A mystery here is why when there are no wide characters (ie it's all ascii) is the poco style so much slower? Here's the poco assembler...

00BDCFB0  movzx       ebx,byte ptr [esi]
00BDCFB3  mov         dword ptr [ebp-4],esi
00BDCFB6  inc         esi
00BDCFB7  cmp         ebx,7Fh
 if (c <= 0x7f)
00BDCFBA  ja          Re4::Utf8Util::Utf8ToUnicode+30h (0BDCFC0h)
 {
      // It's encoded in a byte, so write out
      *dst++ = WideChar(c);
00BDCFBC  mov         dword ptr [edi],ebx
 }
 else
00BDCFBE  jmp         $LN11+42h (0BDD01Bh)
00BDCFC0  // !!!!! Wide expansion !!!!!!
00BDD01B  add         edi,4
00BDD01E  cmp         esi,eax
00BDD020  jb          Re4::Utf8Util::Utf8ToUnicode+20h (0BDCFB0h)

The magic style looks like this...

0016CFA4  movzx       eax,byte ptr [esi]
0016CFA7  inc         esi
0016CFA8  cmp         eax,7Fh
 if (c <= 0x7f)
0016CFAB  jbe         $LN12+10h (16CFF7h)
0016CFAD  // !!!!!  Wide expansion !!!!
 *dst++ = WideChar(c);
0016CFF7  mov         dword ptr [edx],eax
0016CFF9  add         edx,4
0016CFFC  cmp         esi,ebx
0016CFFE  jb          Re4::Utf8Util::Utf8ToUnicode+14h (16CFA4h)

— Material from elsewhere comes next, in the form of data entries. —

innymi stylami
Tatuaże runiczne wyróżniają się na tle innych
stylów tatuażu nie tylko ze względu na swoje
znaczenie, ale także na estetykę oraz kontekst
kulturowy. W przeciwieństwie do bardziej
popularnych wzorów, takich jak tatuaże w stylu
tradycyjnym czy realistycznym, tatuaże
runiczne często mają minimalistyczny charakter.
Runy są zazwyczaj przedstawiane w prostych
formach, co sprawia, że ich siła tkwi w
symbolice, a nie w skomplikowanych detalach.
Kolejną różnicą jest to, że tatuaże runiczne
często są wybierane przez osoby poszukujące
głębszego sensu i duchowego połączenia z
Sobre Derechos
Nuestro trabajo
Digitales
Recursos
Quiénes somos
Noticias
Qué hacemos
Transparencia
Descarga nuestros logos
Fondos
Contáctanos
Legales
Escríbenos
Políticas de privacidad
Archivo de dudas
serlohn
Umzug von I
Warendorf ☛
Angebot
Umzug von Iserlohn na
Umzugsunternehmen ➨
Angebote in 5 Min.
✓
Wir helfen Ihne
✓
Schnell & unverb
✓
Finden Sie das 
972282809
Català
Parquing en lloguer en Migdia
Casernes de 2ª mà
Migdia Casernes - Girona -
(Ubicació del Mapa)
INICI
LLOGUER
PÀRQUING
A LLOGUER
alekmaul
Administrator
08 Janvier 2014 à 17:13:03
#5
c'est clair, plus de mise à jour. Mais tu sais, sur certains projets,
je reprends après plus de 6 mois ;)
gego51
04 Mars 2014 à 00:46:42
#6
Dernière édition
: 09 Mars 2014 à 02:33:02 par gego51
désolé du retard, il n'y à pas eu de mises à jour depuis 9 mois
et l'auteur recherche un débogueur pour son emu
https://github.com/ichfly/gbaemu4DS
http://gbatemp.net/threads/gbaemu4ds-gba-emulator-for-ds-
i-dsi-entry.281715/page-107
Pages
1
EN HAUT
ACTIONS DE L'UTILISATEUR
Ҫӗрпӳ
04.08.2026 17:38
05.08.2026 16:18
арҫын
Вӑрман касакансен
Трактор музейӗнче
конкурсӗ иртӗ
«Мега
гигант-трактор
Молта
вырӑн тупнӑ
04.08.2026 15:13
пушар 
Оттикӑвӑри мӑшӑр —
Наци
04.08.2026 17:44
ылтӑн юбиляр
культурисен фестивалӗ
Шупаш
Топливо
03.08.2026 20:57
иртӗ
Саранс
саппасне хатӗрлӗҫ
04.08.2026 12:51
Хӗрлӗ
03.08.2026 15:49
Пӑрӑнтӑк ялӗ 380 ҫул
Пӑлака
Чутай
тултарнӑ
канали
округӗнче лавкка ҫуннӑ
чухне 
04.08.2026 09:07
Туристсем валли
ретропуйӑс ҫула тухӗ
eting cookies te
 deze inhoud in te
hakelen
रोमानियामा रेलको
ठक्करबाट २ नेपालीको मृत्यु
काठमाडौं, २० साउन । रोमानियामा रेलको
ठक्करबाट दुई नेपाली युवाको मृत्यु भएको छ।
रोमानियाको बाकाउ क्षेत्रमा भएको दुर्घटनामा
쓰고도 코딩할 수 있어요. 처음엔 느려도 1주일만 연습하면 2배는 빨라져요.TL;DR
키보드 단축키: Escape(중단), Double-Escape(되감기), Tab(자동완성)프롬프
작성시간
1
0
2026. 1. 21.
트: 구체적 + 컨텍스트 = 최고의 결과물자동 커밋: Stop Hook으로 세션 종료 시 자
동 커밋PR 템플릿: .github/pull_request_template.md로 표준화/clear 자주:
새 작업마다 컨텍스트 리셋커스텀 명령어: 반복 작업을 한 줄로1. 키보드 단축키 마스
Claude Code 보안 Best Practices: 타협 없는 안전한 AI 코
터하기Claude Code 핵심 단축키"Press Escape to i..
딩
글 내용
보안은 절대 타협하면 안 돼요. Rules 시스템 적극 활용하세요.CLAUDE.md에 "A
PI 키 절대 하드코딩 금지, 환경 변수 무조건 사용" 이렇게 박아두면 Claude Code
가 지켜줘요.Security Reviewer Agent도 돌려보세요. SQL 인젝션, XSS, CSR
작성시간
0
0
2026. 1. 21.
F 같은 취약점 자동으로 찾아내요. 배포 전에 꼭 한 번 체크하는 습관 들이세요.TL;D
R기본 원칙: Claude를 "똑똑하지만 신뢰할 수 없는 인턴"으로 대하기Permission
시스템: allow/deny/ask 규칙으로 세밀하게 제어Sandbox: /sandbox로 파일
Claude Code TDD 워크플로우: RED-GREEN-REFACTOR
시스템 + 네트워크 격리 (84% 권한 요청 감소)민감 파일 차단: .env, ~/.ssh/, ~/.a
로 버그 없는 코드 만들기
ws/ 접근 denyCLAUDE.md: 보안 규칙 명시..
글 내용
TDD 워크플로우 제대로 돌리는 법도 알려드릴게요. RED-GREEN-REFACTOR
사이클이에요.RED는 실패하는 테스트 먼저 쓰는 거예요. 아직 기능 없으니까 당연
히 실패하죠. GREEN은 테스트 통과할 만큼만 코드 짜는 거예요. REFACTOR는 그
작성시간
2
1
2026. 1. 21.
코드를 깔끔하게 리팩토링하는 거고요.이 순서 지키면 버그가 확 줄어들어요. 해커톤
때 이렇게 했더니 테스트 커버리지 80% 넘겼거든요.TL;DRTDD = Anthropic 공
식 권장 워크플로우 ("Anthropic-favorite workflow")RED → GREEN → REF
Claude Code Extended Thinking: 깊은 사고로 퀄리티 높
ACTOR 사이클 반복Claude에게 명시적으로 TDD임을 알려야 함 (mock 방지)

The Poco loop is a little more complex - it looks like register pressure could be part of it, as it writes the read pointer to [ebp-4]. It also has an extra non conditional branch. It's a little surprising such a different performing loop is produced, as the non 'wide' case code is very similar.

You could probably do better than this - especially if you know that most of your text is ascii characters. For example you could align the read pointer onto words, read it and AND with 0x80808080 to test for any wide chars in across the word. Still it'd have to be a significant bottleneck for the extra complexity which it isn't for me right now.